Kullanılan araç bana hız kazandırıyor mu ?
Yeni bir versiyonu çıktığında geçmişe yönelik desteği nasıl ?
Bir sorun çıktığında bu sorunu google araması ile çözüme ulaşabiliyor muyum ?
Kim tarafından geliştiriliyor ? canı istediği zaman commit yapan birisi tarafından mı geliştiriliyor.
Mevzu teknoloji ve yazılım ise, “daha iyisi” olmayacağını bilecek kadardır bu işi yapıyorum,
Hani framework daha iyi ? sorusunun cevabı bence yoktur,
Hangi bilgisayar daha iyi sorusunun cevabı bence spesifik değildir,
En iyi programlama dili hangisi sorusuna cevap aramak vakit kaybıdır benim için.
“İhtiyacımı görecek en iyisi hangisi ?” sorusunu sormak bizi daha çabuk çözüme ulaştırır diye düşünüyorum,
En iyi programlama dili hangisi yerine “linux ortamında konsol işlemleri yapacağım hangi dil kendini bu konuda geliştirmiş ?”

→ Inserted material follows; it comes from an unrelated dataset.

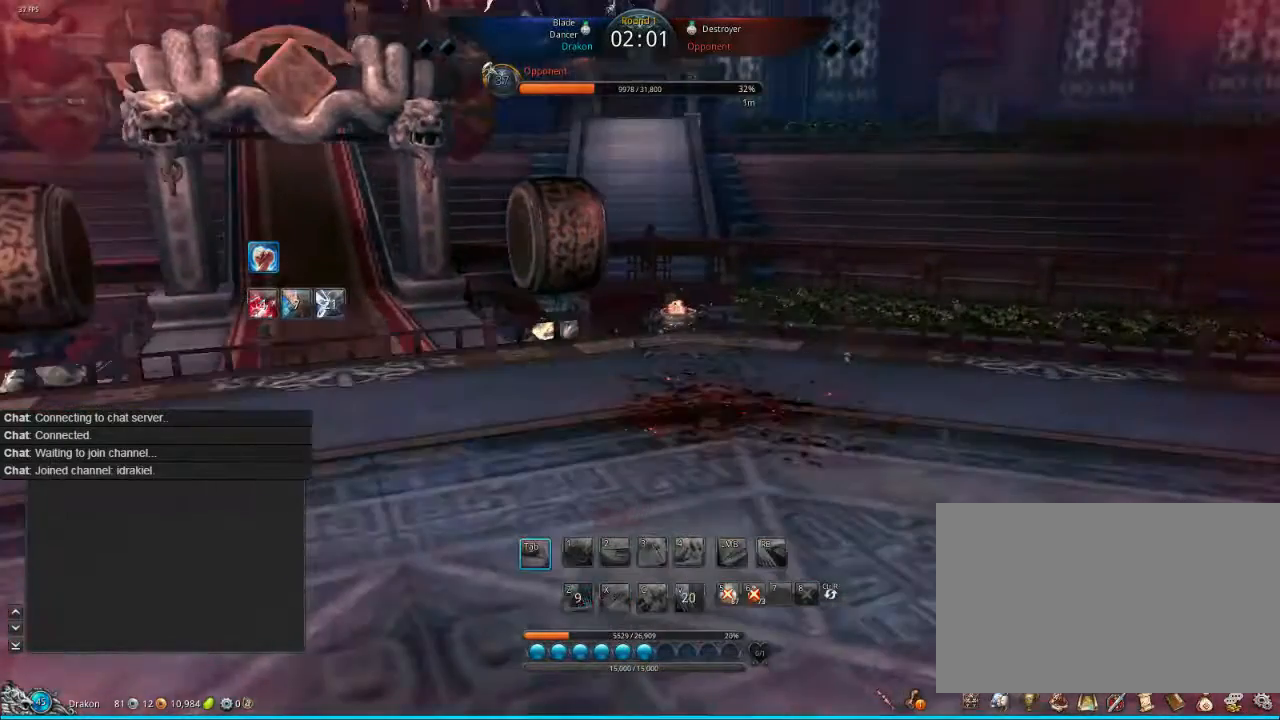
{"keys": ["f"], "mouse": [], "events": [[160, "d", "up"], [200, "w", "up"], [240, "f", "down"], [240, "tab", "up"], [440, "f", "up"], [480, "f", "down"]]}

Web tarafında api isteklerine cevap verecek bir proje yapacağım, hangi dil bu konuda gelişmiş ? diye sormak bence en iyisi.
Firma olarak Windows Ce kullanan el terminali yazılımından , Facebook uygulamasına kadar bir çok sektöre çözüm üretiyoruz. Kullanacağımız araçları, “bu platform için en verimli araçlar hangileri ?” sorusunu sorarak seçiyoruz.
En iyi dil PHP’dir diye diretseydik, windows ce kullanan bir el terminaline kod yazamayacaktık. Yada en iyi dil .net’dir deseydik, Linux sunucusunda Bash script ile çözebileceğimiz bir başka sorun için .net ile çözüm aramaya çalışacaktık.(çözüm bulamayacaktık.)
Yazılım geliştirme içerisinde Fanatikçe karar almanın faydadan çok zarar getireceğini düşünüyorum.
Çok yakın bir tarihe kadar PHP ‘nin en büyük sorunlarından birisi gelişmiş ve genele yayılmış bir paket yöneticisinin olmaması idi,
her ne kadar resmi olarak çıkmasa da çok yakın bir geçmişte composer oluşturularak, php’nin bu eksiği çok büyük ölçüde giderildi.
Bu işte sözü geçen büyük firmalar bile kendini composer içerisine eklediği için topluluğun composer konusunda ciddi olduğunu da görmüş olduk.
Composer sayesinde artık proje içerisinde kullanacağımız repolara çok daha kolay şekilde ulaşıyoruz.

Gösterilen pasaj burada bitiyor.